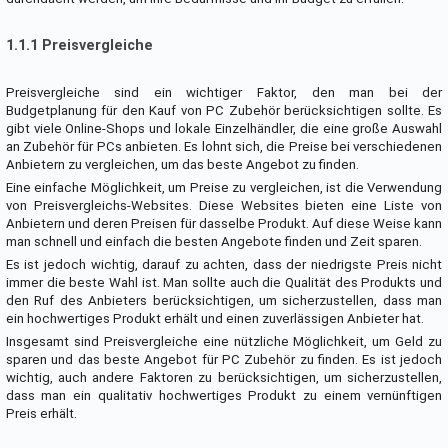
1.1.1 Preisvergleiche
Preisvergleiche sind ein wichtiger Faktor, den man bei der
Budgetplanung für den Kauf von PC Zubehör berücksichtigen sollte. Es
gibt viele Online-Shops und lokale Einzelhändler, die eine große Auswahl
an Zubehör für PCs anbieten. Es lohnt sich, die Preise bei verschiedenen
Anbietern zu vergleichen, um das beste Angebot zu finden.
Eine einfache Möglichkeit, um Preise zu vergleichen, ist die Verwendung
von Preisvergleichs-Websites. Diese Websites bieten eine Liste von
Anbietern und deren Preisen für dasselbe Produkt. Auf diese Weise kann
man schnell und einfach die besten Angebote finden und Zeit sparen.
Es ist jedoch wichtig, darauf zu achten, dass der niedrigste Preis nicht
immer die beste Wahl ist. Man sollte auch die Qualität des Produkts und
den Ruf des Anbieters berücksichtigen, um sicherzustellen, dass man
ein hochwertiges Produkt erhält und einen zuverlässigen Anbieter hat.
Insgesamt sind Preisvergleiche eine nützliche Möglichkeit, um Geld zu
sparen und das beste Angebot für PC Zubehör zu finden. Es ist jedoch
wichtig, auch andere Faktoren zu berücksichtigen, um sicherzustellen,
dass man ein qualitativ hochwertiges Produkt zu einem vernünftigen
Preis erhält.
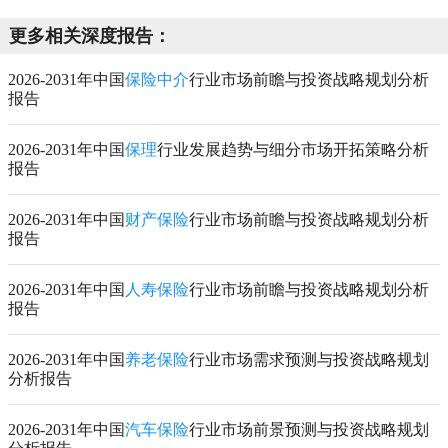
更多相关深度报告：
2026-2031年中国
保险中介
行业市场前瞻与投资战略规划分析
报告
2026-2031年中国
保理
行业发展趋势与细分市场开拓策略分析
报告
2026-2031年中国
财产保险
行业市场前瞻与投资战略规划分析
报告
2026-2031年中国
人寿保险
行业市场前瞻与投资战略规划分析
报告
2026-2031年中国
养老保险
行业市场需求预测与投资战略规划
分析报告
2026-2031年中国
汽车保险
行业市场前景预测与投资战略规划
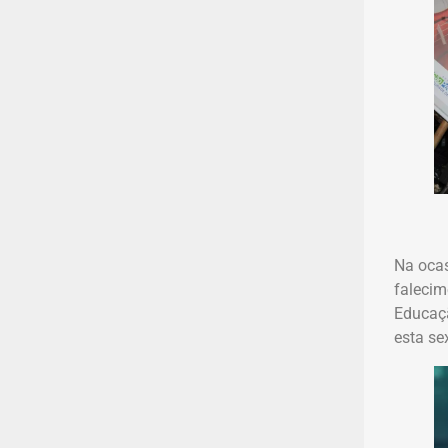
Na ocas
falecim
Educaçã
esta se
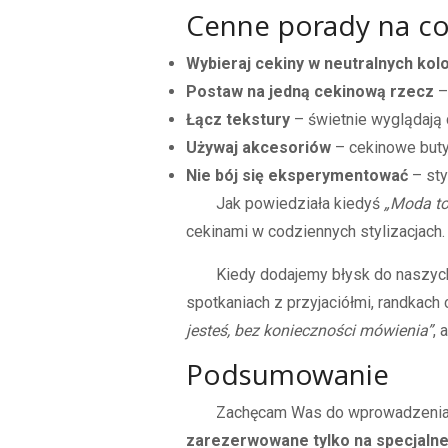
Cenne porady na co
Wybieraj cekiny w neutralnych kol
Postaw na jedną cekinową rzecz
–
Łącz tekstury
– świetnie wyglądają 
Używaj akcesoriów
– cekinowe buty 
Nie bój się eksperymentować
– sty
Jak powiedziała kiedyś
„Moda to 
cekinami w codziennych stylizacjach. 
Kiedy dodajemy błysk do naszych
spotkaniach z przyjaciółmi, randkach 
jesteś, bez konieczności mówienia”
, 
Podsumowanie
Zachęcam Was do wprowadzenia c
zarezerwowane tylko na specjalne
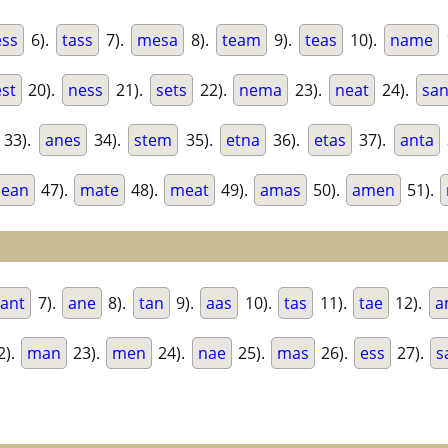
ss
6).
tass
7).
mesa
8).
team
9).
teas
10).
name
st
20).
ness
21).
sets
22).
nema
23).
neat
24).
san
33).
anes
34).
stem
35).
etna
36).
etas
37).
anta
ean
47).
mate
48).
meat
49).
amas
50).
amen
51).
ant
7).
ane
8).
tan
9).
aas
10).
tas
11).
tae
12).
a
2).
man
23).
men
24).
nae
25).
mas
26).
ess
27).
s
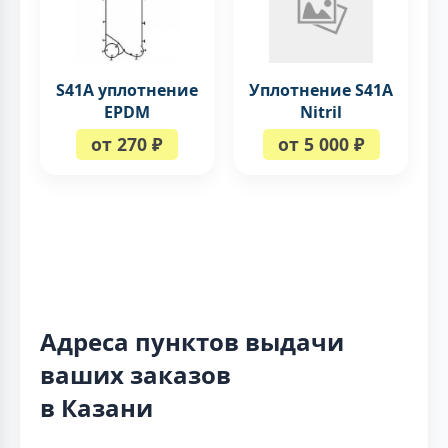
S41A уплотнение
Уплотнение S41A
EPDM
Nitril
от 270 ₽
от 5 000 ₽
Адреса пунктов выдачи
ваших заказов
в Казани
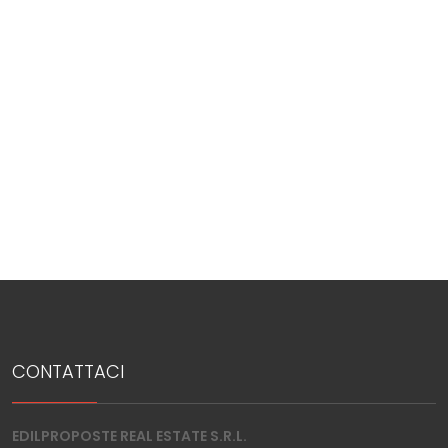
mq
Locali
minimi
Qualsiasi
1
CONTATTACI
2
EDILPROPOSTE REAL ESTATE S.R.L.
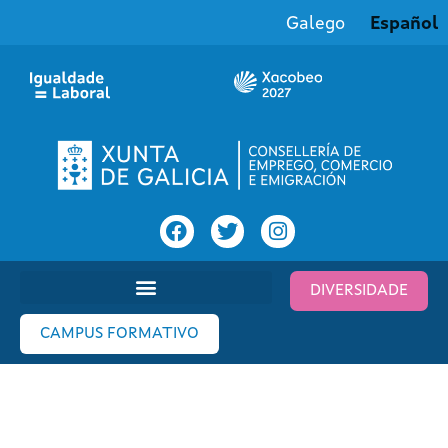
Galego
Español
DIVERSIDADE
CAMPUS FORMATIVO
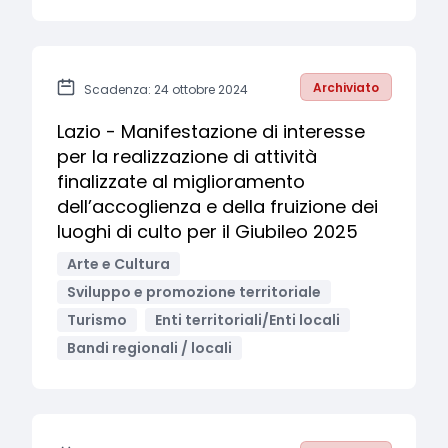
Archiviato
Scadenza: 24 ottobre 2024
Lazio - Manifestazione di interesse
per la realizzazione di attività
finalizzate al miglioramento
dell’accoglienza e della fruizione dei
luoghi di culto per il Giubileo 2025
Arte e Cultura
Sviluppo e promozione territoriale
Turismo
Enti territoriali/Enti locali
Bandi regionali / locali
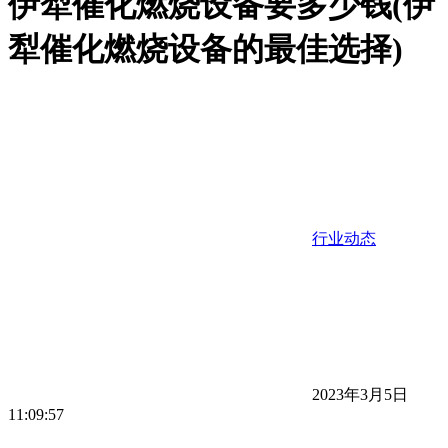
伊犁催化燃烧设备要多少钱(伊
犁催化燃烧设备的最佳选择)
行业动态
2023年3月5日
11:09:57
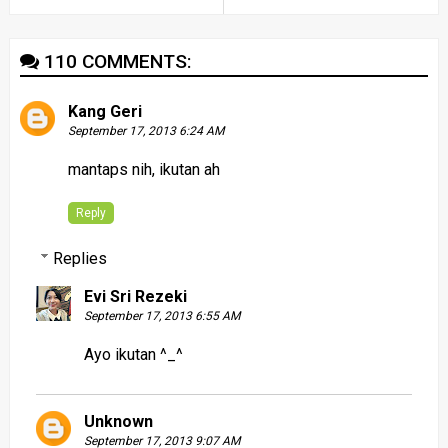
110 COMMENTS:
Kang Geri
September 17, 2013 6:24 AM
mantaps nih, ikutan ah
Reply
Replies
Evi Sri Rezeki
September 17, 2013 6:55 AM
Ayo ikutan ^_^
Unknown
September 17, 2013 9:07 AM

★ ★ ★ ★

Word for word, write out the lines from the top of the records above down to the line holding "Eine einfache Möglichkeit, um", inclusive, but not the pictures.

1.1.1 Preisvergleiche
Preisvergleiche sind ein wichtiger Faktor, den man bei der
Budgetplanung für den Kauf von PC Zubehör berücksichtigen sollte. Es
gibt viele Online-Shops und lokale Einzelhändler, die eine große Auswahl
an Zubehör für PCs anbieten. Es lohnt sich, die Preise bei verschiedenen
Anbietern zu vergleichen, um das beste Angebot zu finden.
Eine einfache Möglichkeit, um Preise zu vergleichen, ist die Verwendung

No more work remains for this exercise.